- _Excerpted records_:
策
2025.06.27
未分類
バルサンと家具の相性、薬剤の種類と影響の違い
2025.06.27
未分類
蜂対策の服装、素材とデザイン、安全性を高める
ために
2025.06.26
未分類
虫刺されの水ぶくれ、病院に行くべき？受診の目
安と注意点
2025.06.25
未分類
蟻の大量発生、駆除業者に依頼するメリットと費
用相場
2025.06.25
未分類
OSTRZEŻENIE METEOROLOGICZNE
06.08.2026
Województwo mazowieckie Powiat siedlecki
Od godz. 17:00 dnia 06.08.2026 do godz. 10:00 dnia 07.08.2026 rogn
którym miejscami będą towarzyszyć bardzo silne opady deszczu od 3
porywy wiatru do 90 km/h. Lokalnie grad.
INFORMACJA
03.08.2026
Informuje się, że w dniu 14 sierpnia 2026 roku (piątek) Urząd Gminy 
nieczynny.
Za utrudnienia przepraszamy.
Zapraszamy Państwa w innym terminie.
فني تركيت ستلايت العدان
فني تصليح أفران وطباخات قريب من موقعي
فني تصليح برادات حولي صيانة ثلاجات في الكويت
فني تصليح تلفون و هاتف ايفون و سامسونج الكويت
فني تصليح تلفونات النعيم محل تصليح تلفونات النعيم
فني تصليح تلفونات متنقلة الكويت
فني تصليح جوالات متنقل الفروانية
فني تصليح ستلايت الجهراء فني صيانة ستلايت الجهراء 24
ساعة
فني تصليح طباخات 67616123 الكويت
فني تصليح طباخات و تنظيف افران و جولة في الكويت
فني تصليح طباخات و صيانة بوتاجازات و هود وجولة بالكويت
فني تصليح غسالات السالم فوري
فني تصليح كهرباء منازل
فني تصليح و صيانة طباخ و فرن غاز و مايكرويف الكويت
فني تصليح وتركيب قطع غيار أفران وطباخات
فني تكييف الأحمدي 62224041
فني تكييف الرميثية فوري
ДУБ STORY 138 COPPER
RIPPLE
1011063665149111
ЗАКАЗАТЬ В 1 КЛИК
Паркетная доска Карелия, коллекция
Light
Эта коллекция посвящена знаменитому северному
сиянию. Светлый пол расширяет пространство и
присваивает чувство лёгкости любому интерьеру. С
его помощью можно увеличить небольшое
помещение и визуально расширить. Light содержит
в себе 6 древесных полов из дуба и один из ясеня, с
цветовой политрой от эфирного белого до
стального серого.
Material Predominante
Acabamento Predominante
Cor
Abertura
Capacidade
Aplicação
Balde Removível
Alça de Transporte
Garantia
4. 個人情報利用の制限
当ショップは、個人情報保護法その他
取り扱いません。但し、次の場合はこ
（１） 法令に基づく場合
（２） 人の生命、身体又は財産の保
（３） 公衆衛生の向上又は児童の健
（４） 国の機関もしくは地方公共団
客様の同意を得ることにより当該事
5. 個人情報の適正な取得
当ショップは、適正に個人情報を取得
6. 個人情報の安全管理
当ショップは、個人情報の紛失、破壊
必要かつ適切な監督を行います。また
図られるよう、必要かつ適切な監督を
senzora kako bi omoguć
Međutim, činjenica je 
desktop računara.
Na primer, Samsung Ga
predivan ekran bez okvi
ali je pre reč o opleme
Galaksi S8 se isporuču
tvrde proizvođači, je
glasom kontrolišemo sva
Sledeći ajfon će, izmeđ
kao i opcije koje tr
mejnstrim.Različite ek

- _Job item_:
In the items above, switch each "未分類" to "雑記" and give all the lines again with nothing else changed.

- _Exercise output_:
策
2025.06.27
雑記
バルサンと家具の相性、薬剤の種類と影響の違い
2025.06.27
雑記
蜂対策の服装、素材とデザイン、安全性を高める
ために
2025.06.26
雑記
虫刺されの水ぶくれ、病院に行くべき？受診の目
安と注意点
2025.06.25
雑記
蟻の大量発生、駆除業者に依頼するメリットと費
用相場
2025.06.25
雑記
OSTRZEŻENIE METEOROLOGICZNE
06.08.2026
Województwo mazowieckie Powiat siedlecki
Od godz. 17:00 dnia 06.08.2026 do godz. 10:00 dnia 07.08.2026 rogn
którym miejscami będą towarzyszyć bardzo silne opady deszczu od 3
porywy wiatru do 90 km/h. Lokalnie grad.
INFORMACJA
03.08.2026
Informuje się, że w dniu 14 sierpnia 2026 roku (piątek) Urząd Gminy 
nieczynny.
Za utrudnienia przepraszamy.
Zapraszamy Państwa w innym terminie.
فني تركيت ستلايت العدان
فني تصليح أفران وطباخات قريب من موقعي
فني تصليح برادات حولي صيانة ثلاجات في الكويت
فني تصليح تلفون و هاتف ايفون و سامسونج الكويت
فني تصليح تلفونات النعيم محل تصليح تلفونات النعيم
فني تصليح تلفونات متنقلة الكويت
فني تصليح جوالات متنقل الفروانية
فني تصليح ستلايت الجهراء فني صيانة ستلايت الجهراء 24
ساعة
فني تصليح طباخات 67616123 الكويت
فني تصليح طباخات و تنظيف افران و جولة في الكويت
فني تصليح طباخات و صيانة بوتاجازات و هود وجولة بالكويت
فني تصليح غسالات السالم فوري
فني تصليح كهرباء منازل
فني تصليح و صيانة طباخ و فرن غاز و مايكرويف الكويت
فني تصليح وتركيب قطع غيار أفران وطباخات
فني تكييف الأحمدي 62224041
فني تكييف الرميثية فوري
ДУБ STORY 138 COPPER
RIPPLE
1011063665149111
ЗАКАЗАТЬ В 1 КЛИК
Паркетная доска Карелия, коллекция
Light
Эта коллекция посвящена знаменитому северному
сиянию. Светлый пол расширяет пространство и
присваивает чувство лёгкости любому интерьеру. С
его помощью можно увеличить небольшое
помещение и визуально расширить. Light содержит
в себе 6 древесных полов из дуба и один из ясеня, с
цветовой политрой от эфирного белого до
стального серого.
Material Predominante
Acabamento Predominante
Cor
Abertura
Capacidade
Aplicação
Balde Removível
Alça de Transporte
Garantia
4. 個人情報利用の制限
当ショップは、個人情報保護法その他
取り扱いません。但し、次の場合はこ
（１） 法令に基づく場合
（２） 人の生命、身体又は財産の保
（３） 公衆衛生の向上又は児童の健
（４） 国の機関もしくは地方公共団
客様の同意を得ることにより当該事
5. 個人情報の適正な取得
当ショップは、適正に個人情報を取得
6. 個人情報の安全管理
当ショップは、個人情報の紛失、破壊
必要かつ適切な監督を行います。また
図られるよう、必要かつ適切な監督を
senzora kako bi omoguć
Međutim, činjenica je 
desktop računara.
Na primer, Samsung Ga
predivan ekran bez okvi
ali je pre reč o opleme
Galaksi S8 se isporuču
tvrde proizvođači, je
glasom kontrolišemo sva
Sledeći ajfon će, izmeđ
kao i opcije koje tr
mejnstrim.Različite ek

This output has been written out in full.